Si llegamos a un acuerdo en relación con lo dicho sería procedente legislar para que la mentira sea considerada un delito y castigada en el derecho penal con amplia repercusión, no solo en la colectividad política, porque hace ya algún tiempo que vengo observando, con voluntad de denuncia, que existe una tendencia, en buena parte de la sociedad, a tirar balones fuera y culpar a otros de la precariedad del presente, en general a los que tienen responsabilidades de gestión de la cosa pública. Sin embargo, a mi entender, los políticos no son otra cosa que la parte emergente de la sociedad en la que desarrollan su actividad.

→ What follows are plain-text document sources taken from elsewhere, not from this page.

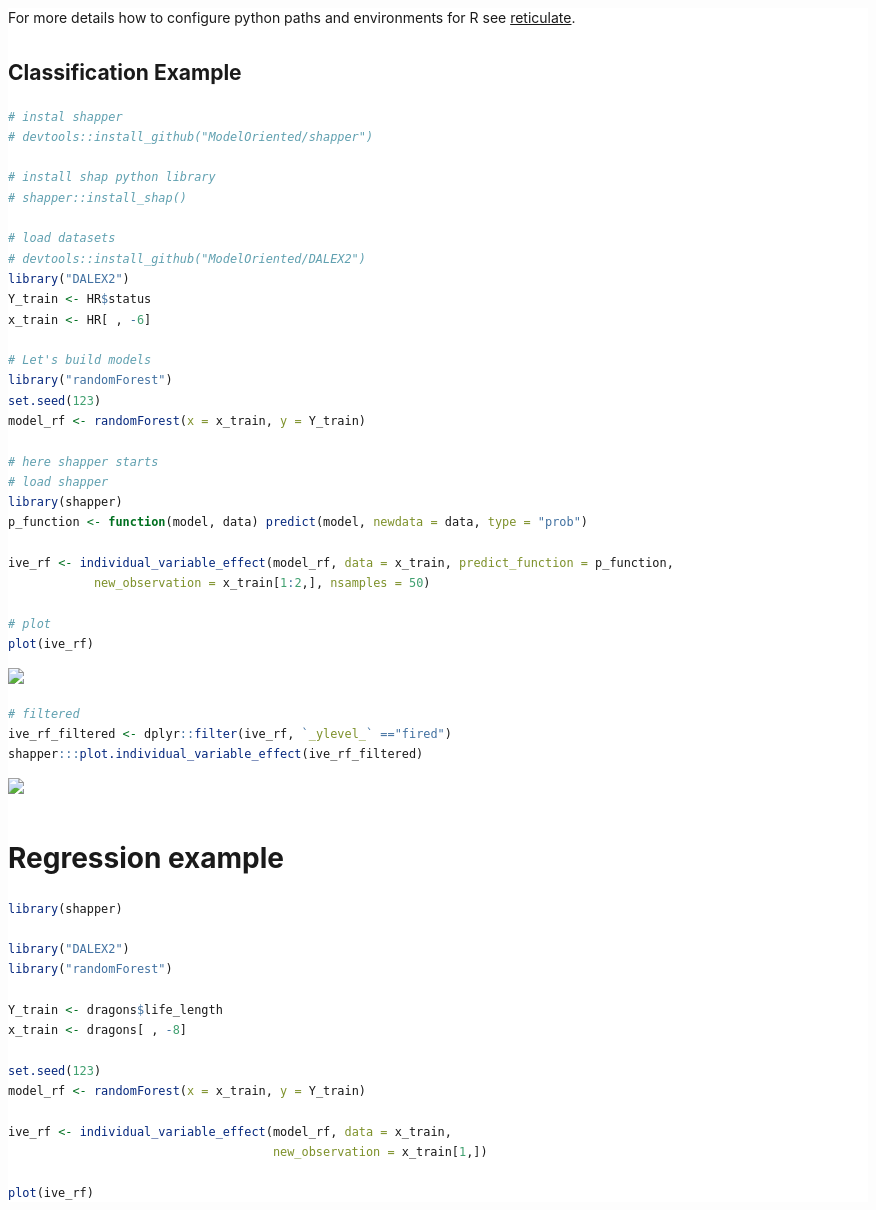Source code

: For more details how to configure python paths and environments for R see [reticulate](https://github.com/rstudio/reticulate).

## Classification Example

```r
# instal shapper
# devtools::install_github("ModelOriented/shapper")

# install shap python library
# shapper::install_shap()

# load datasets
# devtools::install_github("ModelOriented/DALEX2")
library("DALEX2")
Y_train <- HR$status
x_train <- HR[ , -6]

# Let's build models
library("randomForest")
set.seed(123)
model_rf <- randomForest(x = x_train, y = Y_train)

# here shapper starts
# load shapper
library(shapper)
p_function <- function(model, data) predict(model, newdata = data, type = "prob")

ive_rf <- individual_variable_effect(model_rf, data = x_train, predict_function = p_function,
            new_observation = x_train[1:2,], nsamples = 50)

# plot
plot(ive_rf)
```

<img src="materials/classification_plot.png" width="100%" /> 


```r
# filtered
ive_rf_filtered <- dplyr::filter(ive_rf, `_ylevel_` =="fired")
shapper:::plot.individual_variable_effect(ive_rf_filtered)
```

<img src="materials/classification_plot_filtered.png" width="100%" /> 


# Regression example

```r
library(shapper)

library("DALEX2")
library("randomForest")

Y_train <- dragons$life_length
x_train <- dragons[ , -8]

set.seed(123)
model_rf <- randomForest(x = x_train, y = Y_train)

ive_rf <- individual_variable_effect(model_rf, data = x_train,
                                     new_observation = x_train[1,])

plot(ive_rf)
```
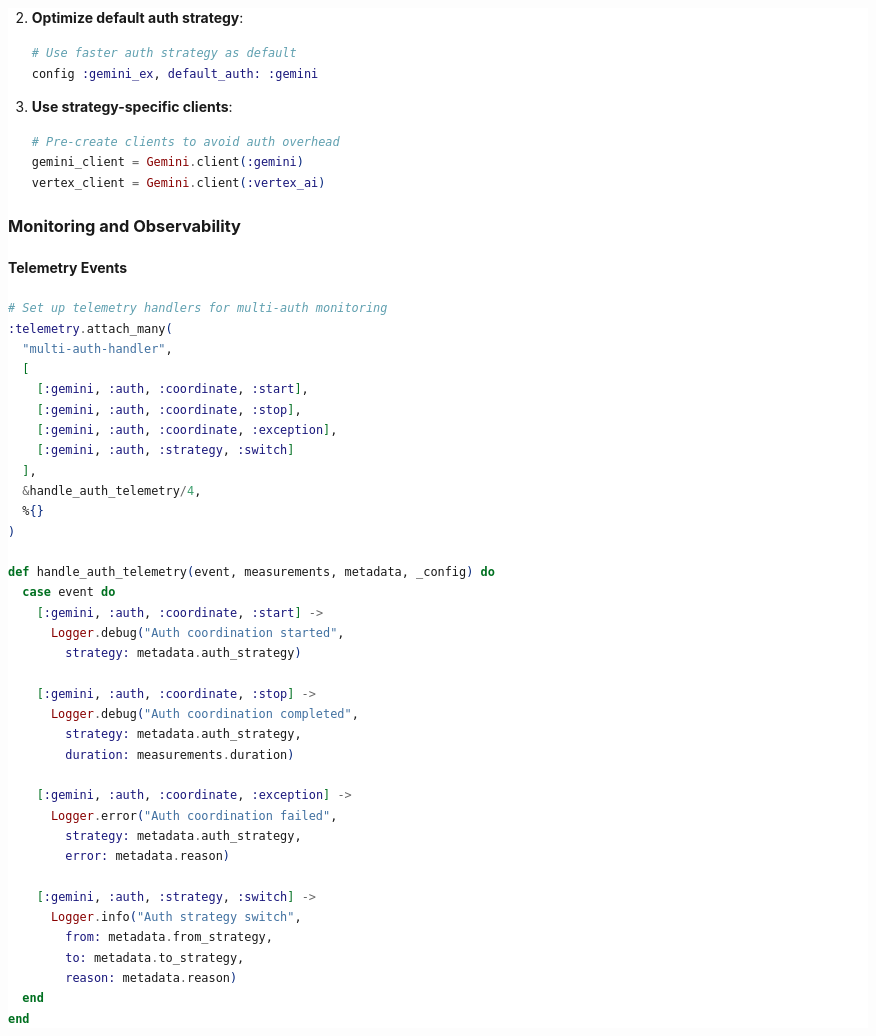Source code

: 2. **Optimize default auth strategy**:
   ```elixir
   # Use faster auth strategy as default
   config :gemini_ex, default_auth: :gemini
   ```

3. **Use strategy-specific clients**:
   ```elixir
   # Pre-create clients to avoid auth overhead
   gemini_client = Gemini.client(:gemini)
   vertex_client = Gemini.client(:vertex_ai)
   ```

### Monitoring and Observability

#### Telemetry Events
```elixir
# Set up telemetry handlers for multi-auth monitoring
:telemetry.attach_many(
  "multi-auth-handler",
  [
    [:gemini, :auth, :coordinate, :start],
    [:gemini, :auth, :coordinate, :stop],
    [:gemini, :auth, :coordinate, :exception],
    [:gemini, :auth, :strategy, :switch]
  ],
  &handle_auth_telemetry/4,
  %{}
)

def handle_auth_telemetry(event, measurements, metadata, _config) do
  case event do
    [:gemini, :auth, :coordinate, :start] ->
      Logger.debug("Auth coordination started", 
        strategy: metadata.auth_strategy)
    
    [:gemini, :auth, :coordinate, :stop] ->
      Logger.debug("Auth coordination completed", 
        strategy: metadata.auth_strategy,
        duration: measurements.duration)
    
    [:gemini, :auth, :coordinate, :exception] ->
      Logger.error("Auth coordination failed",
        strategy: metadata.auth_strategy,
        error: metadata.reason)
    
    [:gemini, :auth, :strategy, :switch] ->
      Logger.info("Auth strategy switch",
        from: metadata.from_strategy,
        to: metadata.to_strategy,
        reason: metadata.reason)
  end
end
```
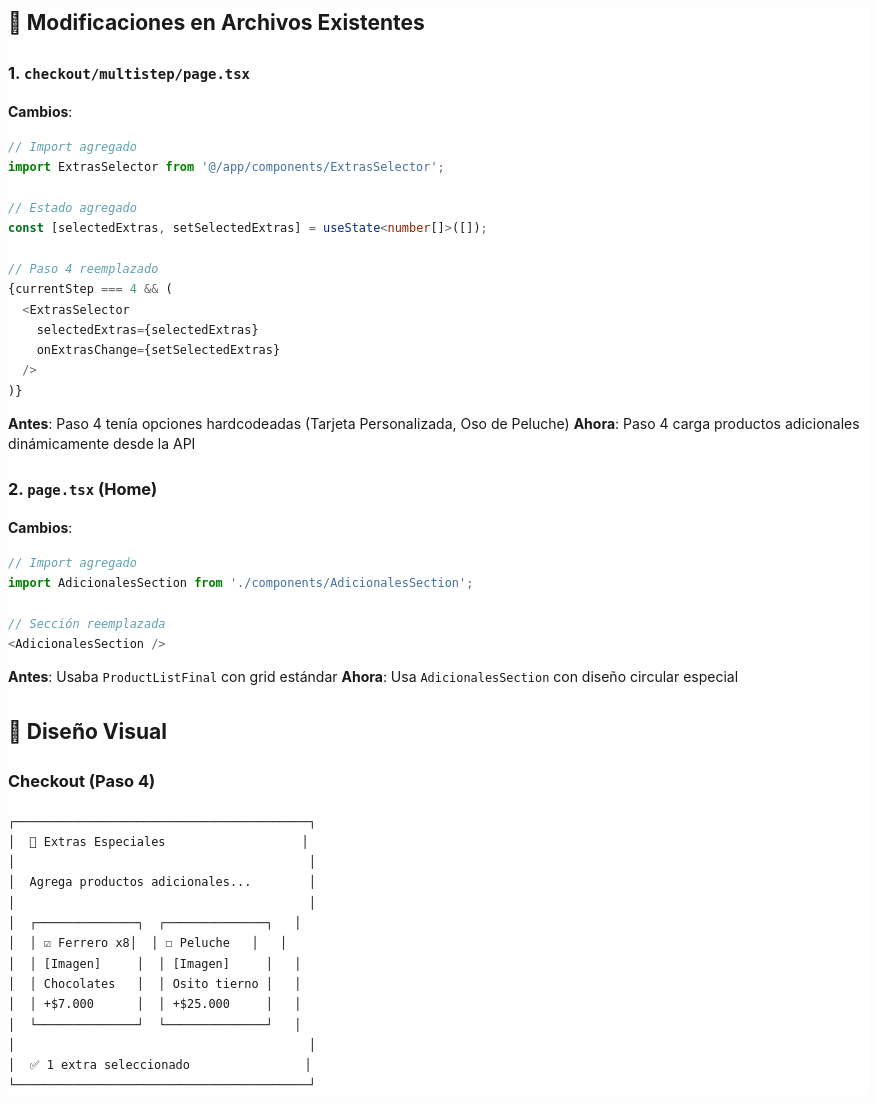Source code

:## 🔄 Modificaciones en Archivos Existentes

### 1. `checkout/multistep/page.tsx`

**Cambios**:
```typescript
// Import agregado
import ExtrasSelector from '@/app/components/ExtrasSelector';

// Estado agregado
const [selectedExtras, setSelectedExtras] = useState<number[]>([]);

// Paso 4 reemplazado
{currentStep === 4 && (
  <ExtrasSelector
    selectedExtras={selectedExtras}
    onExtrasChange={setSelectedExtras}
  />
)}
```

**Antes**: Paso 4 tenía opciones hardcodeadas (Tarjeta Personalizada, Oso de Peluche)
**Ahora**: Paso 4 carga productos adicionales dinámicamente desde la API

### 2. `page.tsx` (Home)

**Cambios**:
```typescript
// Import agregado
import AdicionalesSection from './components/AdicionalesSection';

// Sección reemplazada
<AdicionalesSection />
```

**Antes**: Usaba `ProductListFinal` con grid estándar
**Ahora**: Usa `AdicionalesSection` con diseño circular especial

## 🎨 Diseño Visual

### Checkout (Paso 4)
```
┌─────────────────────────────────────────┐
│  🎁 Extras Especiales                   │
│                                         │
│  Agrega productos adicionales...        │
│                                         │
│  ┌──────────────┐  ┌──────────────┐   │
│  │ ☑️ Ferrero x8│  │ ☐ Peluche   │   │
│  │ [Imagen]     │  │ [Imagen]     │   │
│  │ Chocolates   │  │ Osito tierno │   │
│  │ +$7.000      │  │ +$25.000     │   │
│  └──────────────┘  └──────────────┘   │
│                                         │
│  ✅ 1 extra seleccionado                │
└─────────────────────────────────────────┘
```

En ese contexto, si con la moderna bioética se puede definir al médico como un profesional entrenado para tomar decisiones prudentes en momentos de incertidumbre, y digo yo que mejor, además, si son acertadas, se trata de una proposición que debería ser aplicable a los que toman decisiones políticas que afectan a la vida de los demás.

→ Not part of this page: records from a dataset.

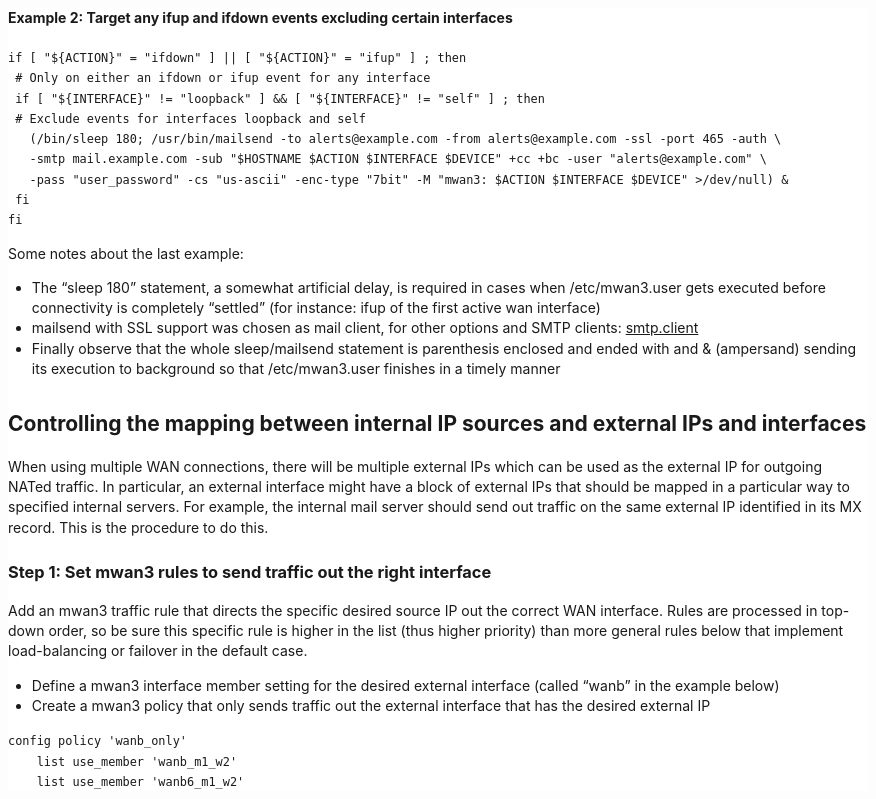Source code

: #### Example 2: Target any ifup and ifdown events excluding certain interfaces

```
if [ "${ACTION}" = "ifdown" ] || [ "${ACTION}" = "ifup" ] ; then
 # Only on either an ifdown or ifup event for any interface
 if [ "${INTERFACE}" != "loopback" ] && [ "${INTERFACE}" != "self" ] ; then
 # Exclude events for interfaces loopback and self
   (/bin/sleep 180; /usr/bin/mailsend -to alerts@example.com -from alerts@example.com -ssl -port 465 -auth \
   -smtp mail.example.com -sub "$HOSTNAME $ACTION $INTERFACE $DEVICE" +cc +bc -user "alerts@example.com" \
   -pass "user_password" -cs "us-ascii" -enc-type "7bit" -M "mwan3: $ACTION $INTERFACE $DEVICE" >/dev/null) &
 fi
fi
```

Some notes about the last example:

- The “sleep 180” statement, a somewhat artificial delay, is required in cases when /etc/mwan3.user gets executed before connectivity is completely “settled” (for instance: ifup of the first active wan interface)
- mailsend with SSL support was chosen as mail client, for other options and SMTP clients: [smtp.client](/docs/guide-user/services/email/smtp.client "docs:guide-user:services:email:smtp.client")
- Finally observe that the whole sleep/mailsend statement is parenthesis enclosed and ended with and &amp; (ampersand) sending its execution to background so that /etc/mwan3.user finishes in a timely manner

## Controlling the mapping between internal IP sources and external IPs and interfaces

When using multiple WAN connections, there will be multiple external IPs which can be used as the external IP for outgoing NATed traffic. In particular, an external interface might have a block of external IPs that should be mapped in a particular way to specified internal servers. For example, the internal mail server should send out traffic on the same external IP identified in its MX record. This is the procedure to do this.

### Step 1: Set mwan3 rules to send traffic out the right interface

Add an mwan3 traffic rule that directs the specific desired source IP out the correct WAN interface. Rules are processed in top-down order, so be sure this specific rule is higher in the list (thus higher priority) than more general rules below that implement load-balancing or failover in the default case.

- Define a mwan3 interface member setting for the desired external interface (called “wanb” in the example below)
- Create a mwan3 policy that only sends traffic out the external interface that has the desired external IP

```
config policy 'wanb_only'
	list use_member 'wanb_m1_w2'
	list use_member 'wanb6_m1_w2'
```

En los momentos críticos que estamos padeciendo puede darse el caso de tomar decisiones que algunos puedan considerar de rango autoritario, incluso de porte dictatorial; algo, sin embargo, que en el sistema democrático que tenemos la fortuna de poseer pueden solventarse de forma acertada.  

Así, podría suponerse que el toque de queda, una expresión que tiene su fundamento en los tiempos de guerra -y podría ser conceptuado sin demasiado error de tal manera el presente epidemiológico donde están muriendo millones de seres humanos- sería una decisión autoritaria que conculca la libertad individual. Sin embargo, con tal medida se trata de evitar la propagación excesiva de la infección y ahorrar en vidas humanas.

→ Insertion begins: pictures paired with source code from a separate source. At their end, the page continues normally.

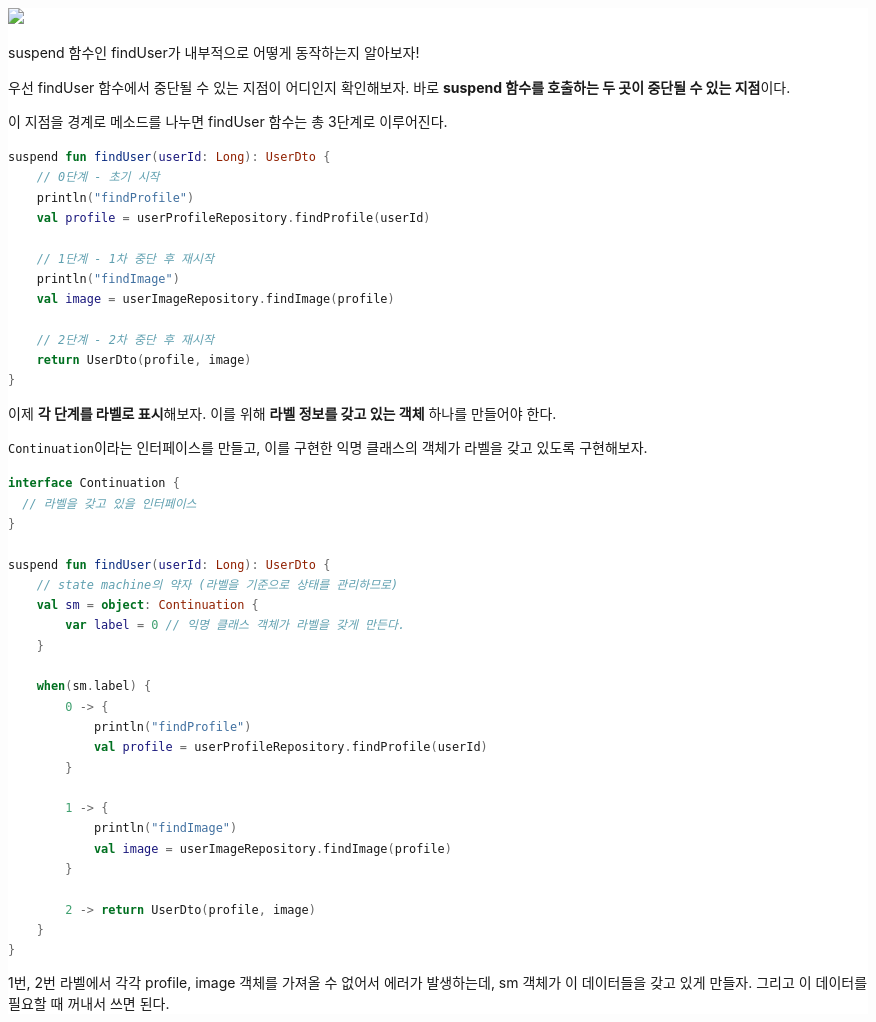 <img width="600" src="https://github.com/user-attachments/assets/5dd8fec1-922f-42bc-aed1-956e8b992dd0"/>

suspend 함수인 findUser가 내부적으로 어떻게 동작하는지 알아보자! 

우선 findUser 함수에서 중단될 수 있는 지점이 어디인지 확인해보자. 바로 **suspend 함수를 호출하는 두 곳이 중단될 수 있는 지점**이다. 

이 지점을 경계로 메소드를 나누면 findUser 함수는 총 3단계로 이루어진다. 

```kotlin
suspend fun findUser(userId: Long): UserDto {
    // 0단계 - 초기 시작 
    println("findProfile")
    val profile = userProfileRepository.findProfile(userId)

    // 1단계 - 1차 중단 후 재시작 
    println("findImage")
    val image = userImageRepository.findImage(profile)

    // 2단계 - 2차 중단 후 재시작 
    return UserDto(profile, image)
}
```

이제 **각 단계를 라벨로 표시**해보자. 이를 위해 **라벨 정보를 갖고 있는 객체** 하나를 만들어야 한다. 

`Continuation`이라는 인터페이스를 만들고, 이를 구현한 익명 클래스의 객체가 라벨을 갖고 있도록 구현해보자. 

```kotlin
interface Continuation {
  // 라벨을 갖고 있을 인터페이스 
}

suspend fun findUser(userId: Long): UserDto {
    // state machine의 약자 (라벨을 기준으로 상태를 관리하므로)
    val sm = object: Continuation {
        var label = 0 // 익명 클래스 객체가 라벨을 갖게 만든다. 
    }
    
    when(sm.label) {
        0 -> {
            println("findProfile")
            val profile = userProfileRepository.findProfile(userId)
        }
        
        1 -> {
            println("findImage")
            val image = userImageRepository.findImage(profile)
        }
        
        2 -> return UserDto(profile, image)
    }
}
```

1번, 2번 라벨에서 각각 profile, image 객체를 가져올 수 없어서 에러가 발생하는데, sm 객체가 이 데이터들을 갖고 있게 만들자. 그리고 이 데이터를 필요할 때 꺼내서 쓰면 된다.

De igual forma, si el Estado considera lícito y adecuado rescatar de forma multimillonaria y a fondo perdido, a la banca por los errores cometidos por su gestión pienso que, de la misma manera, sería necesario crear los mecanismos necesarios, tal vez la nacionalización, para controlar los medios de producción de mascarillas, equipos de protección individual (EPI), respiradores, oxígeno y vacunas que no solo ahorrarían vidas sino que al mismo tiempo, evitarían las injusticias que  la especulación con tales materiales conducen al enriquecimiento de los especuladores y ahondan en las desigualdades e injusticias de porte heracliano citado previamente. Qué paradoja, cuando se destina dinero público a la investigación de vacunas que luego son comercializadas por la industria privada.

Aún más, si el Estado considera lícito y adecuado rescatar de forma multimillonaria y a fondo perdido, a la banca por los errores cometidos por su gestión pienso que algo similar habría que hacer con los trabajadores, autónomos y empresas que, no por sus errores, sino por una situación epidemiológica gravísima sobrevenida están sufriendo una catástrofe económica de difícil solución de forma autónoma. Ahora bien, al mismo tiempo habría que legislar convenientemente para suprimir los contratos abusivos que los empresarios de cualquier signo ejercen sobre los trabajadores contratados.

Se puede argüir que son medidas que pueden sobrepasar las posibilidades presupuestarias que maneja el Estado, pero, como antes decía todo está en la forma de la distribución de los distintos elementos presupuestarios y en la manera de recaudarlos.

Estamos sufriendo un momento crítico como nunca antes habíamos padecido y eso exige acciones y soluciones igualmente excepcionales. El hombre, decía Séneca, es el artesano de su propia vida. La moral y la ética son los instrumentos que condicionan el vivir del ser humano. Y no lo duden, la trayectoria vital puede tener dos direcciones: una, que en ética se denomina proactiva, permite anticiparse al futuro y diseñar el rumbo de los acontecimientos, en la otra, o reactiva, los acontecimientos nos corroen porque los hemos dejado llegar sin hacer nada con el modelo de vida que hemos decidido llevar. Es decir, pienso que buena parte de lo que le sucede al hombre es responsabilidad suya. Haciendo mío el pensamiento de los intelectuales citados en este artículo, dentro de mi exiguo bagaje y de mis posibilidades, vengo tratado de crear un estado de opinión a favor de una ética proactiva. De ahí, por lo tanto, la justificación de este texto.